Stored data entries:

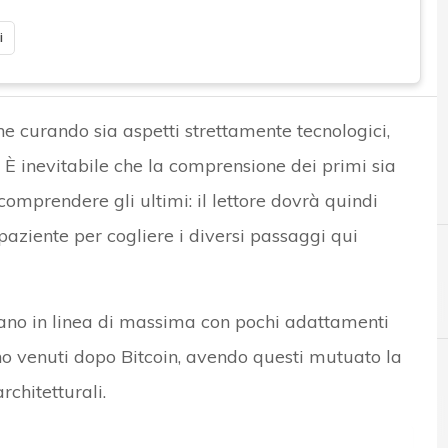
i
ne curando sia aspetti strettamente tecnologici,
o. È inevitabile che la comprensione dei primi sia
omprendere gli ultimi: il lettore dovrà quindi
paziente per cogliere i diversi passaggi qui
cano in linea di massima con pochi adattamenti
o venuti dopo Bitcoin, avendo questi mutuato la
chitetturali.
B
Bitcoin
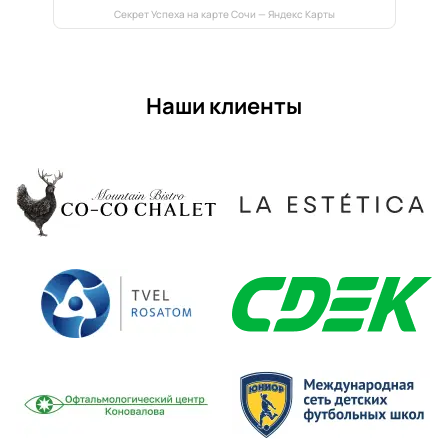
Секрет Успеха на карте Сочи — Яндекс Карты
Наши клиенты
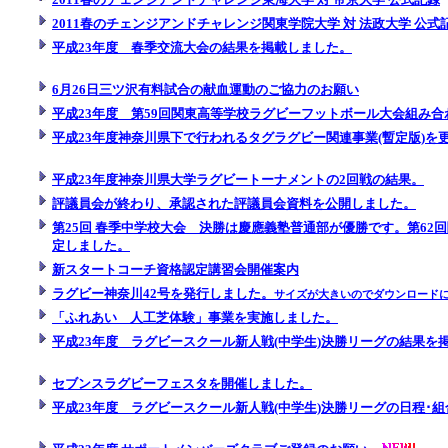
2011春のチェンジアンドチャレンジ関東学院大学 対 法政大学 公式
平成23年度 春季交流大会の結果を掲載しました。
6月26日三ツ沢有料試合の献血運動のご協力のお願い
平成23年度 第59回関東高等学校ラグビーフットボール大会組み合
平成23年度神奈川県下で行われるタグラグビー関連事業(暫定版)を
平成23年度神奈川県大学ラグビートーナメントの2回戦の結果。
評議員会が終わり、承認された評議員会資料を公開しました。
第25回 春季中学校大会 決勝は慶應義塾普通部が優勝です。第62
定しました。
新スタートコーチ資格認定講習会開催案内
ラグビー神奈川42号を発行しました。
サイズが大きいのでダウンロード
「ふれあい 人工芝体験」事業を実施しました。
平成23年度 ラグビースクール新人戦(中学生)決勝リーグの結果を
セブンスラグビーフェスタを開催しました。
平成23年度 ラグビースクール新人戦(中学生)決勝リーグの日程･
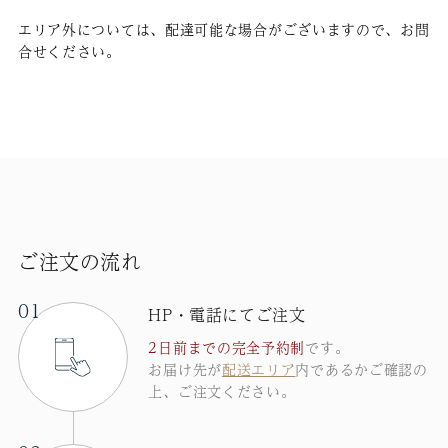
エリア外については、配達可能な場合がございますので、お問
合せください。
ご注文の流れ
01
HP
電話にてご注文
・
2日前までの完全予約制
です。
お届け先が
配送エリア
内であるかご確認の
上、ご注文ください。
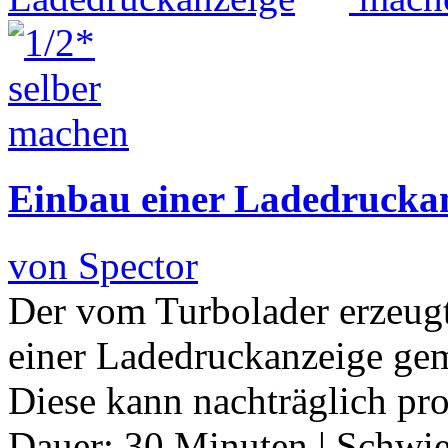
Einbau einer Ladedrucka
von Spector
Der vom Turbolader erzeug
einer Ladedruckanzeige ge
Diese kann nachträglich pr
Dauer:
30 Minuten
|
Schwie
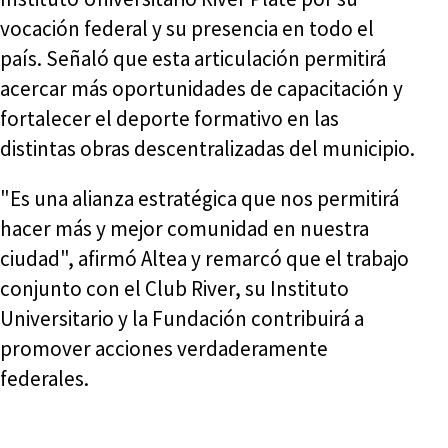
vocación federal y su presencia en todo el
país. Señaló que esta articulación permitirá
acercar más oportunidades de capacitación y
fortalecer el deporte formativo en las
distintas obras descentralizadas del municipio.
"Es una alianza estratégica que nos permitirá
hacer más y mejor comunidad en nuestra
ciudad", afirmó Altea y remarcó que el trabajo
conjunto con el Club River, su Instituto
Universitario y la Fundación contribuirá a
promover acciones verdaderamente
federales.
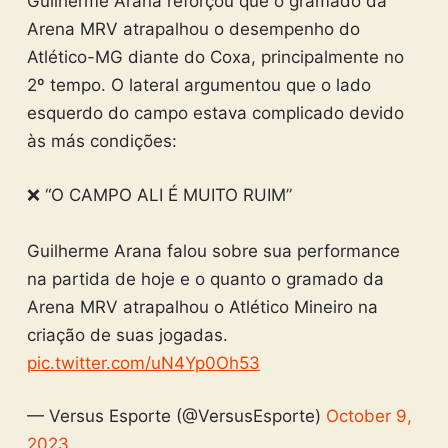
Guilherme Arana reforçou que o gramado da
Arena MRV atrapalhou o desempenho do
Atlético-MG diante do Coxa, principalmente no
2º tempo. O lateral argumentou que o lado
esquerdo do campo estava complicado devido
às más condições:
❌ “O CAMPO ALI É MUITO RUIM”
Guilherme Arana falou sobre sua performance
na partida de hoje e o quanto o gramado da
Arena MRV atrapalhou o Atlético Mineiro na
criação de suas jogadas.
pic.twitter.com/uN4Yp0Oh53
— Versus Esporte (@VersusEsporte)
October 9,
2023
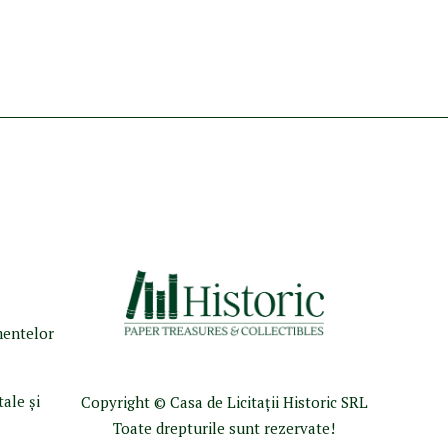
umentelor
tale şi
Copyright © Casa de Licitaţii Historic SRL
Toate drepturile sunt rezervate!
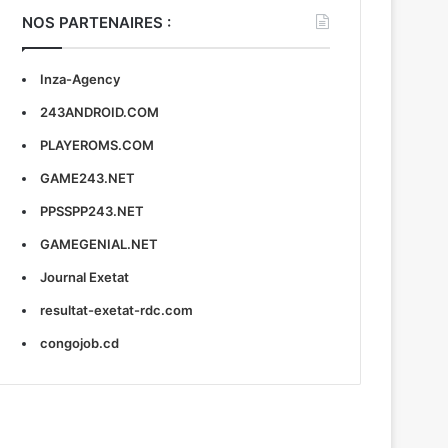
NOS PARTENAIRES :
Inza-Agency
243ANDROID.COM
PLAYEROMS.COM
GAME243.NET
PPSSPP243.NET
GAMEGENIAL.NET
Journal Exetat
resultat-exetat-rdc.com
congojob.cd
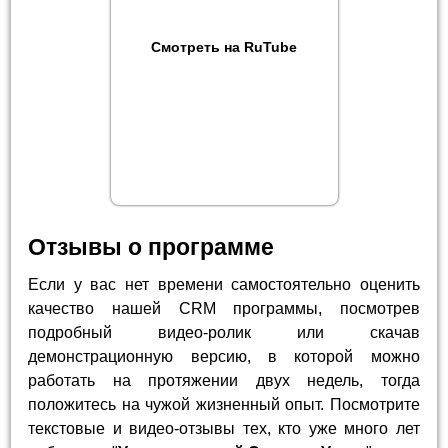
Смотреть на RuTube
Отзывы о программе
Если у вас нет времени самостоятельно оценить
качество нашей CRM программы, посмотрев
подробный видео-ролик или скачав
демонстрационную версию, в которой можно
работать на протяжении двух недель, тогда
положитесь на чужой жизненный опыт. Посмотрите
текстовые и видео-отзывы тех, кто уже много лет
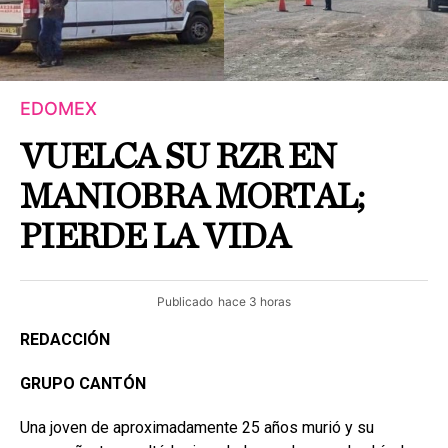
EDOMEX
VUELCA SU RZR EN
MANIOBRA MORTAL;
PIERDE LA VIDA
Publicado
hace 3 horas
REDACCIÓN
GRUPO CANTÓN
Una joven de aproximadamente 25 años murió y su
...
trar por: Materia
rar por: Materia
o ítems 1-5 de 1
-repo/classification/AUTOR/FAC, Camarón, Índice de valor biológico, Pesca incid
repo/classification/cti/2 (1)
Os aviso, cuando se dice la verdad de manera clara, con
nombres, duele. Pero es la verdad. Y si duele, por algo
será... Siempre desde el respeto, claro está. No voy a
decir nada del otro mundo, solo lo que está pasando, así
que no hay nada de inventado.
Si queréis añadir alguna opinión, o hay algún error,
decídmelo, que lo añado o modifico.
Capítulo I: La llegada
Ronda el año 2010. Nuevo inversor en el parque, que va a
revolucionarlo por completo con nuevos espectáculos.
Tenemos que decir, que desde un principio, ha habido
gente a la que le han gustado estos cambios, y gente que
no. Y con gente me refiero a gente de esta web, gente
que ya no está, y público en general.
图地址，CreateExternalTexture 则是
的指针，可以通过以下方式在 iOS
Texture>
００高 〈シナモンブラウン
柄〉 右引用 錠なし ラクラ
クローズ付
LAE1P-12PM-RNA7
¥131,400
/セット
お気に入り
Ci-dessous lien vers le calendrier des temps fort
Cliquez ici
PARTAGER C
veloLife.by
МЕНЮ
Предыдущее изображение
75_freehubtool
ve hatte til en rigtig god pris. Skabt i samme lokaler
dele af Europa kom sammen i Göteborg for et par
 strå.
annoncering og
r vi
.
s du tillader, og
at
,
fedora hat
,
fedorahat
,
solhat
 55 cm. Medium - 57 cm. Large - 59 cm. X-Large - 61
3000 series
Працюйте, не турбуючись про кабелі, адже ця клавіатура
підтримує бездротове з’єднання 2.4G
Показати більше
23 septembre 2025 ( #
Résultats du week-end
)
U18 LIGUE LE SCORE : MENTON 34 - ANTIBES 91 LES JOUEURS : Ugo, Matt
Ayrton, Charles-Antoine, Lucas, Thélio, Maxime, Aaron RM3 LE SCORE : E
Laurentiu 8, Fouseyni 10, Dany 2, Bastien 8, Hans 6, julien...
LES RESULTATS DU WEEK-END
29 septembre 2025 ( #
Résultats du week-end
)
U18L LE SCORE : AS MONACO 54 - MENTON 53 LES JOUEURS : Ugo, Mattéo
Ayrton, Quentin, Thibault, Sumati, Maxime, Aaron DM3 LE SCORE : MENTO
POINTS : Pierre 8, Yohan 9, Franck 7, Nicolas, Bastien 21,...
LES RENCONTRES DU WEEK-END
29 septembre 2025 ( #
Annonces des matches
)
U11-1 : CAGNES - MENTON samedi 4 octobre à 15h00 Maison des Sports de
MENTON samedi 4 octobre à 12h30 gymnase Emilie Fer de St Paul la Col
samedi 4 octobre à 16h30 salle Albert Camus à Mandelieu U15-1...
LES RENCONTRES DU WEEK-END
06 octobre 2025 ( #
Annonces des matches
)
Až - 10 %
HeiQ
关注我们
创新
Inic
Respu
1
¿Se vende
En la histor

— TASK INSTRUCTIONS —
Display each line of the data where "Atlético" occurs.

— ANSWER TO THIS TASK —
Atlético-MG diante do Coxa, principalmente no
Arena MRV atrapalhou o Atlético Mineiro na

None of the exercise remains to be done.